Ehemaliger Universitätsdozent, besagte das Schriftstück, das Enderby ihm bei Ben ausgehändigt hatte. Vertauschte offenbar die akademische Laufbahn gegen die Annehmlichkeiten des Di­plomatenstatus.

Ein Kneifer, hätte Ann gesagt, die seine Sexualität mit einem ein­zigen Blick erfaßt hätte. Heimschicken.

Aber Smiley konnte ihn nicht heimschicken. Grigoriew war ein angehakter Fisch, und Smiley mußte sich in Sekundenschnelle entscheiden, wie er ihn an Land ziehen sollte. Grigoriew trug eine randlose Brille und wurde um das Kinn herum zu fett. Sein Haaröl, von der erhöhten Körpertemperatur erwärmt, gab einen Zitronendunst ab. Er knetete noch immer seine Schulter, aber jetzt starrte er seine Entführer der Reihe nach an. Schweiß rann über sein Gesicht wie Regentropfen.

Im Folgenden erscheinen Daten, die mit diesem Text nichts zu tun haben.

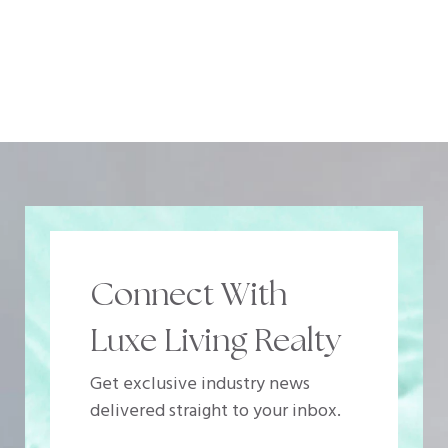
Connect With
Luxe Living Realty
Get exclusive industry news
delivered straight to your inbox.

»Wo bin ich?« verlangte er wild von Toby zu wissen, den er für den Anführer hielt; Smiley ignorierte er vollständig. Seine Stimme war heiser und schrill. Er sprach deutsch, mit slavischen Kehllauten.

Drei Jahre als Erster Sekretär (Handel), sowjetische Militärmis­sion in Potsdam, erinnerte sich Smiley. Kein Hinweis auf ge­heimdienstliche Verbindung.

»Ich verlange zu erfahren, wo ich bin!« schrie Grigoriew. »Ich bin höherer Sowjetdiplomat. Ich verlange, unverzüglich mit meinem Botschafter zu sprechen!«

Die unablässige Beschäftigung seiner Hand mit der lädierten Schulter nahm seiner Entrüstung die Schärfe.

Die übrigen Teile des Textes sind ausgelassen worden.